Nomadland

Following the economic collapse of a company town in rural Nevada, Fern packs her van and sets off on the road exploring a life outside of conventional society as a modern-day nomad. The third feature film from director Chloé Zhao, Nomadland features real nomads Linda May, Swankie and Bob Wells as Fern’s mentors and comrades in her exploration through the vast landscape of the American West.

Director: Chloé Zhao
Cast: Frances McDormand

Review: Nomadland is beautifully made (though not “poetic,” as many will tag it, so much as pictorial). It’s also heartwarming bullshit. Taking off from Jessica Bruder’s nonfiction book, Nomadland gives us a community of good earthy folk who live in vans and RVs, roaming the country, taking temp work. This is the nicest movie about homelessness, financial despair and human frailty you’ll ever see.

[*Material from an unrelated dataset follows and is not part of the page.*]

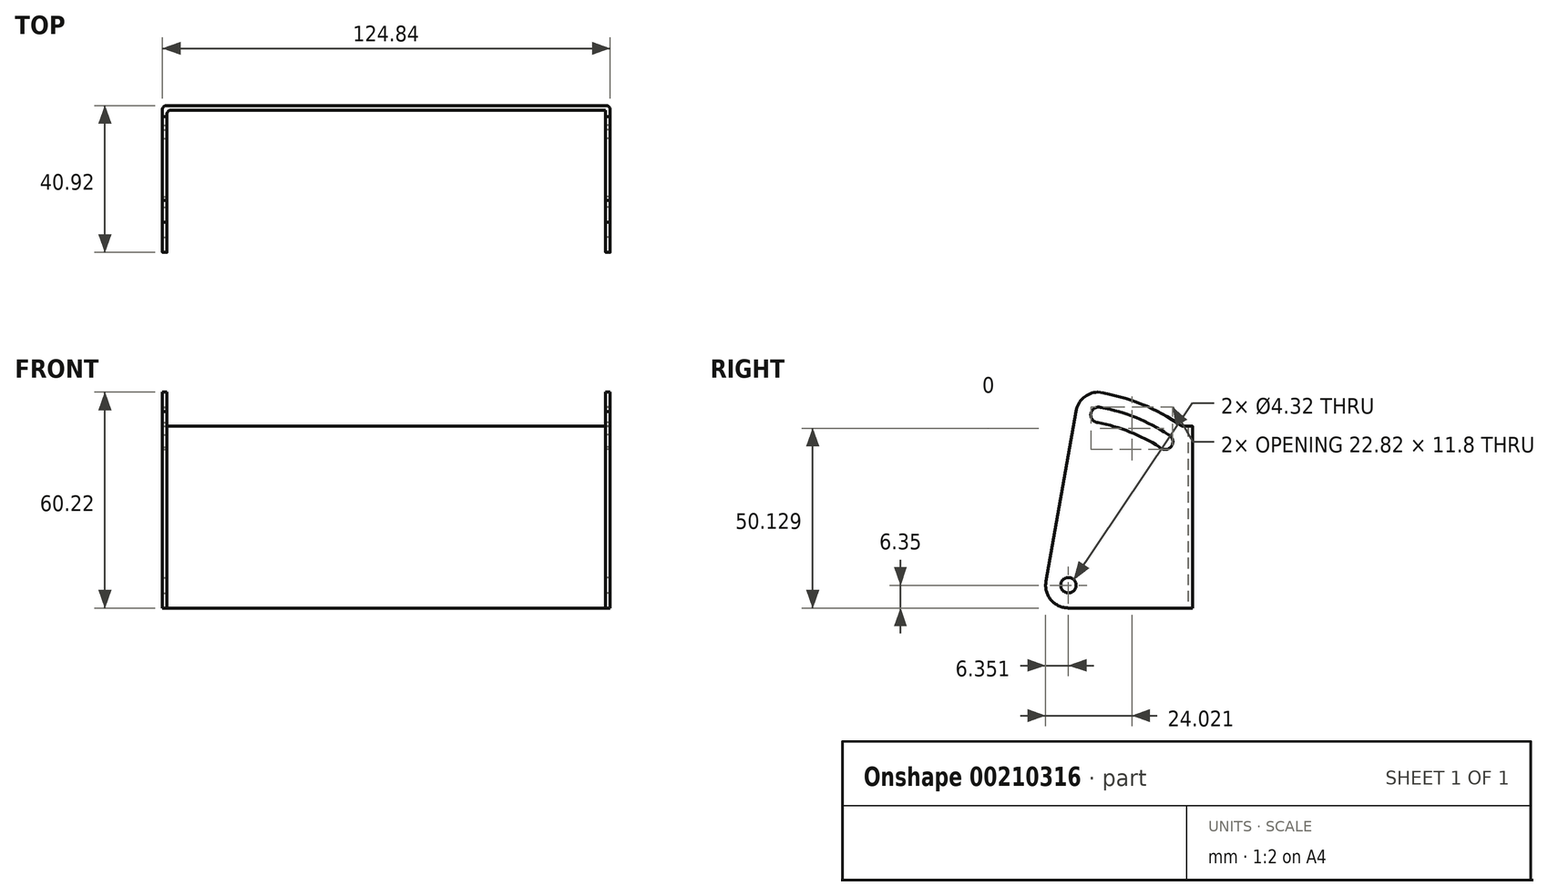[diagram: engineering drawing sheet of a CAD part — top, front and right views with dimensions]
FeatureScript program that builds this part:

Frances McDormand anchors the plotless, anecdotal film, but her role has been shaped by writer-director Chloé Zhao to make her the anchor — it’s an actor’s delight, a silently strong hero who stoically suffers. Zhao is known for filling her movies with nonactors “playing” themselves, and with the exception of McDormand and David Strathairn as Dave, a quietly unstable fellow nomad, that’s how Nomadland is cast.

I’m a huge fan of indie and arthouse movies, however, Nomadland is just a 2 hour story-less picture, with no determinable start middle and end, of a woman living out a life of quiet desperation, which is depressing and slow in itself, teeming with shots of Frances McDormand thinking.